Swords in hand, then, came the grave-faced men who had borne her hopes for Krovitch in their hearts. Courageous as any knights of old, their faces betrayed what an awful price they considered this flight to be. Alone, they would have preferred to have fought it out to the last drop of blood in their veins, but had yielded to the expedient because the girl's safety was dearer to them than their most cherished wish. At the foot of the declivity, the entire force reunited before finally debouching into the road.
"Should our party be attacked," suggested Sobieska, "it is imperative that Her Grace should be hurried right on to the frontier without awaiting the issue of the combat. Some one must accompany her. Will Your Highness choose?" he turned to her with a deep bow, a wistful light glowing in his cynical eyes.
"If Major Carter will accompany me," she said almost timidly, "I will select him." The others pressed forward to wring his hand in silence.
"We are ready, Lieutenant Casimir, advance your men," cried Sutphen.
"Columns of eights. First section to the right,second section to the left. March. Trot. Gallop," rang out the commands, as, with their last cheer for Krovitch, the troopers dashed into the highway to clear the space for Trusia. A wild confusion of sounds apprised those waiting that at least one party had engaged adversaries.
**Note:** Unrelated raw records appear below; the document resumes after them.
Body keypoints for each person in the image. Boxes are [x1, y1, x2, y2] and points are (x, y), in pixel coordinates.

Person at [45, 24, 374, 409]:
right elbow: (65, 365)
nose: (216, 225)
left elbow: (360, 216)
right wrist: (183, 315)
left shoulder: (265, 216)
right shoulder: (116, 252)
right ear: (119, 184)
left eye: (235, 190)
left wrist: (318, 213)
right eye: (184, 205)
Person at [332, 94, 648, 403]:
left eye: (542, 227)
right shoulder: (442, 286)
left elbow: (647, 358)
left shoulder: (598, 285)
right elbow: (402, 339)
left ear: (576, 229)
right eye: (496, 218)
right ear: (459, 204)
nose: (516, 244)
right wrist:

"Now," shouted Carter rising in his stirrups. With an involuntary cheer, they bolted for the cover of the woods across the road. They beheld Casimir's little band hotly engaged with an entire troop of cavalry, but it was stubbornly, unyieldingly, holding the Cossacks back. On the left the remaining squad merely awaited the passing of the Duchess to go to their comrades' assistance.
With such speed as the underbrush and rough ground would permit, the court party, headed by the white-haired Sutphen, plunged onward to the lane which led to the charcoal burner's hut. They were soon beyond even the sounds of the conflict. Carter, riding at Trusia's right, saw the tears gathering for the devoted heroes they had deserted of such cruel necessity.
They swept into the narrow lane and reached the crest of that little hill where sudden sorrow had made mock of sudden joy. Coming toward them, as if apprised of their neighborhood, they saw a squadron of Russian cavalry numerically overwhelming. Both parties stopped for the breathing space preliminary to the death grip.